The Hope Workshop at Collateral Repair Project (CRP) is a women’s craft cooperative that brings refugee women together to design and market hand-made crafts in local bazaars throughout Amman. Most of the women are refugees from Iraq and Syria and their embroidery often weave together their old and new experiences. Over the summer, we collaborated with the Advocacy Project to have the women create beautiful embroidered squares that depict their lives, which were then put together to produce quilts for sale and exhibition in the United States. Over the next few weeks, we will be featuring other women who were a part of the summer workshop. Below Ikhlas, a member from our summer cooperative, shares her story.
Ikhlas came from Ramadi, Iraq, in Anbar province, to Jordan alone. Militants had entered her town and killed her cousin, she explains. After the initial attack, she and her neighbors were rounded up and brought to a large building. From there, she and her sister managed to escape and run away. They were picked up by a kind stranger in a van, who brought them to the desert, and then they were able to make their way to Baghdad. Ikhlas had been keeping her passport safe at a friend’s house in the city, so once she arrived, she collected it and made arrangements to leave Iraq. Her sister, however, was too afraid to travel back to their home in Ramadi to collect hers. Ikhlas made the tough decision to leave Iraq without her sister, who still remains in Baghdad to this day.
Iklas heard good things about the CRP community center from her neighbors, and decided to start taking English classes. She also attended a women’s leadership training, which encouraged her to join the Hope Workshop. “I like everything about the Hope Workshop,” she says. It has helped her become more professional in communicating with others, she says, and she enjoys interacting with people from different countries and cultures while learning new skills.
She says before joining the Hope Workshop, she would spend her days, morning through night, alone. “Now, I have nearly no free time,” she says, as she is always busy with a project or activity from the Hope Workshop or from CRP. “I don’t feel lonely anymore,” she says
Ikhlas’ first picture shows a map of Iraq with a plane above it. “I’m on the plane,” she explains, saying goodbye to her family members, including her sister, who she had to leave behind when she came to Jordan alone.
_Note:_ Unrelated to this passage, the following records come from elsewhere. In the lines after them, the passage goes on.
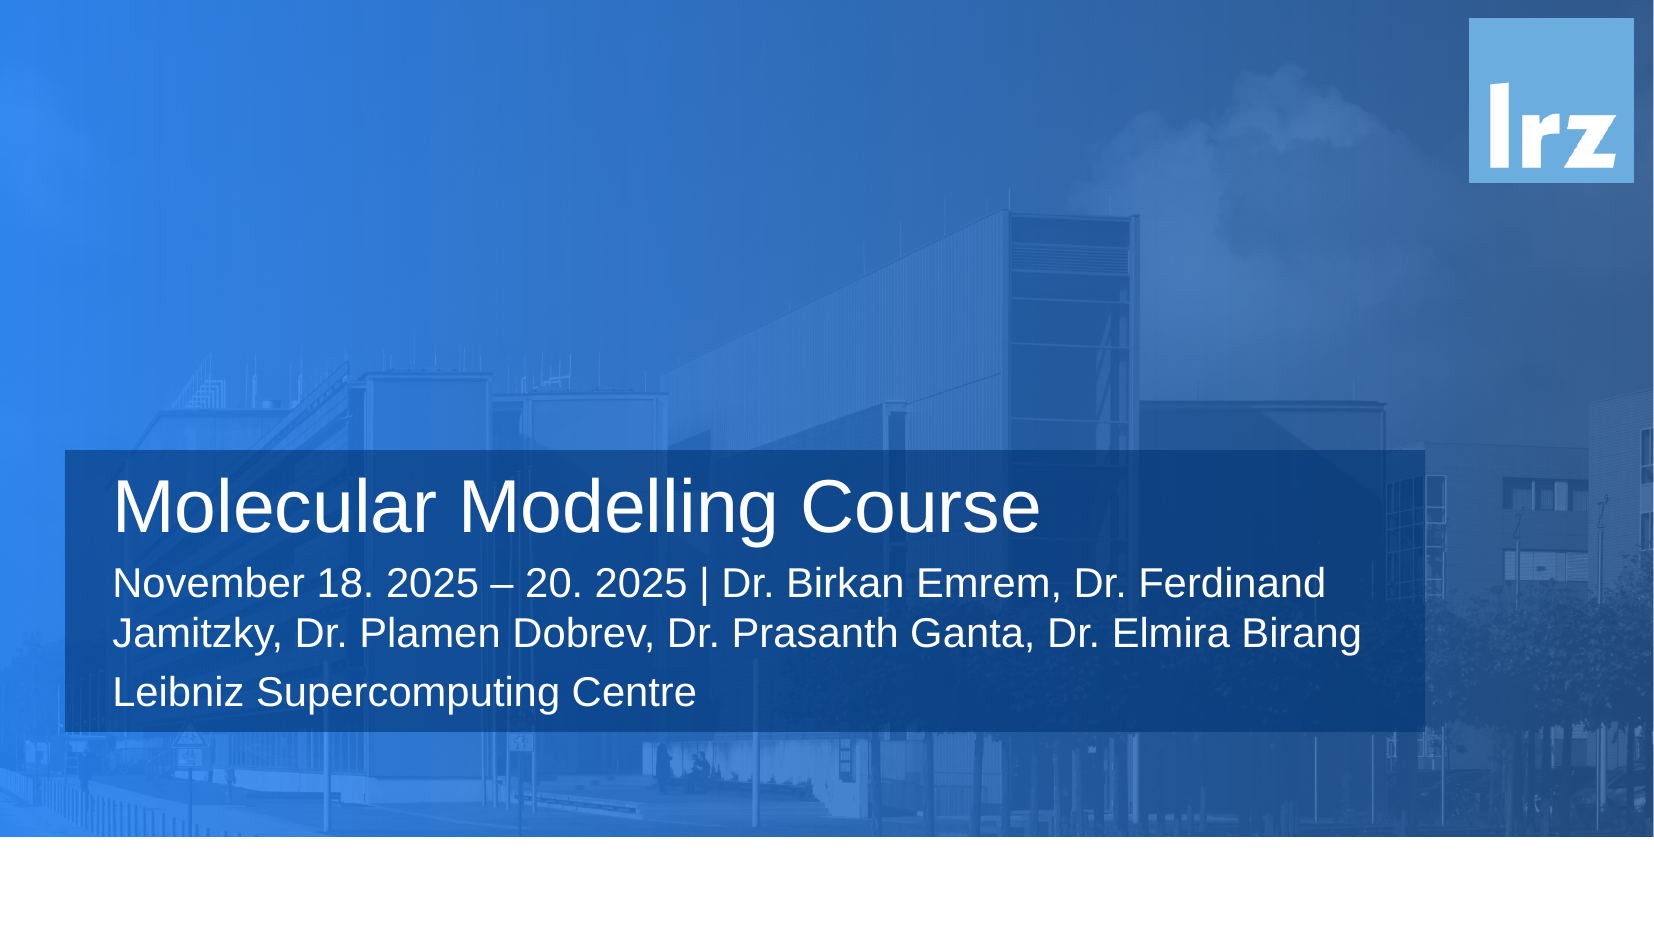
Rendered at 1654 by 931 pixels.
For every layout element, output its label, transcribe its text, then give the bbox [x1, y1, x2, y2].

picture [1469, 18, 1634, 183]
list Molecular Modelling Course November 18. 2025 – 20. 2025 | Dr. Birkan Emrem, Dr. Ferdinand Jamitzky, Dr. Plamen Dobrev, Dr. Prasanth Ganta, Dr. Elmira Birang Leibniz Supercomputing Centre [65, 450, 1426, 732]
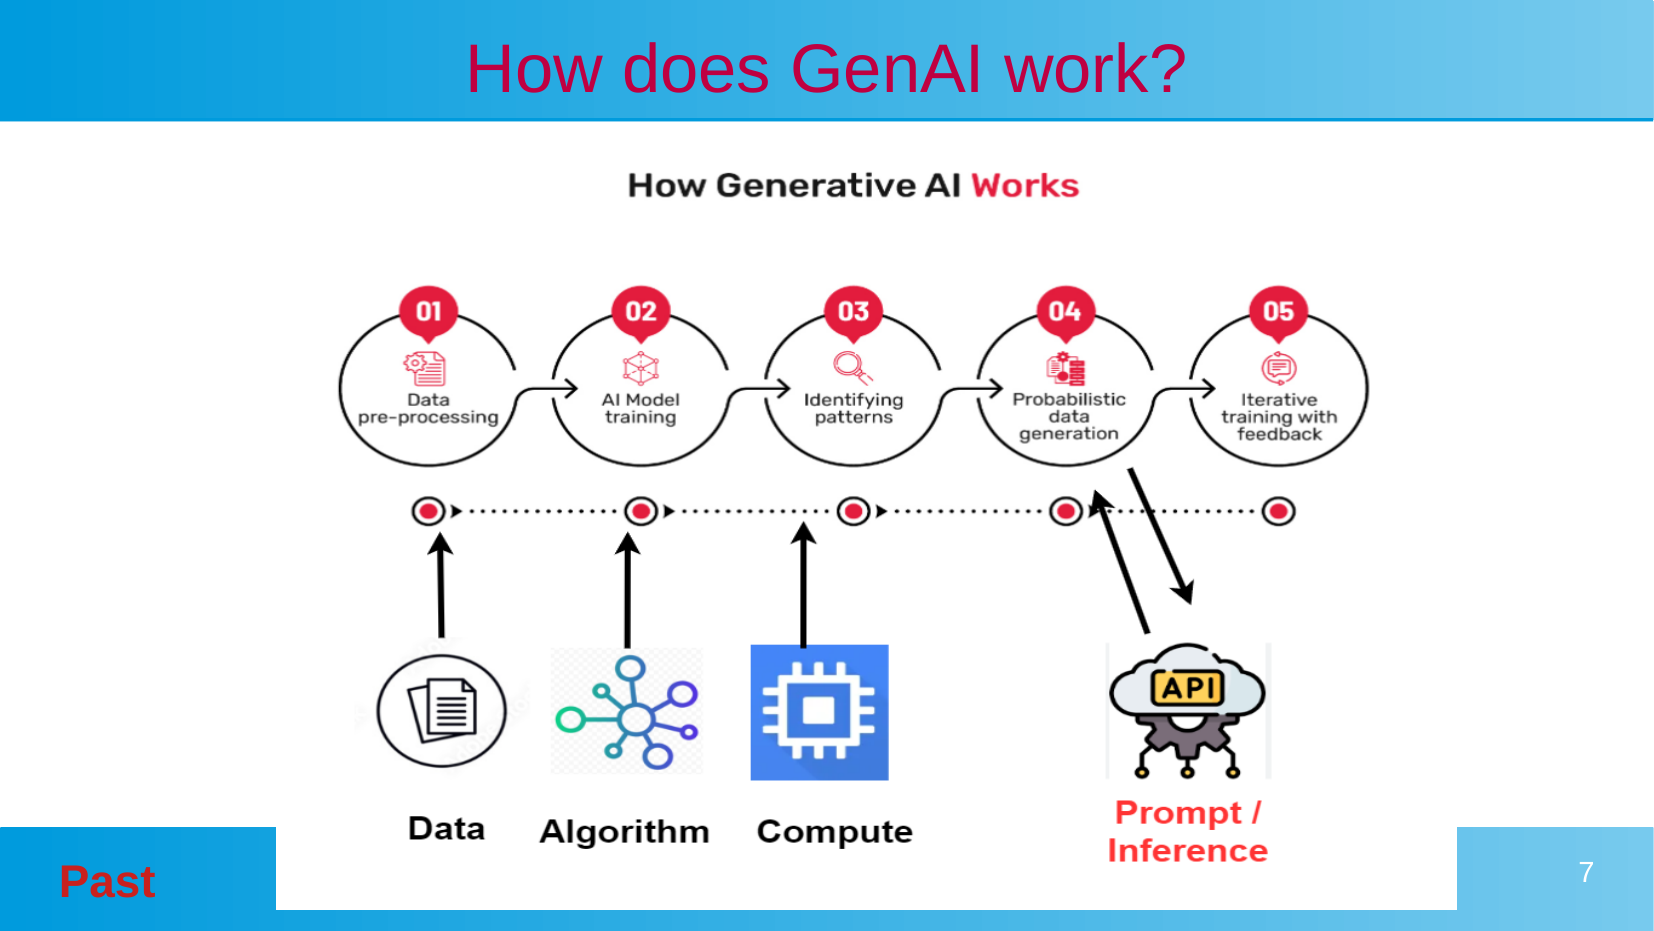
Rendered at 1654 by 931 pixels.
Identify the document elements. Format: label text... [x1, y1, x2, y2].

Her second image is of her sister’s house in Ramadi, where she also used to live. In the garden, she has stitched a picture of her and her sister in an embrace, to show the closeness of their relationships and convey the feelings of loss that come with leaving family members behind. “I still talk to my sister everyday,” she says, but it’s not the same as having her here.
“The positivity in my life comes from CRP,” says Ikhlas. She spends her time at the center trying to forget her struggle. She wants to travel far away, she says, so she can feel completely safe.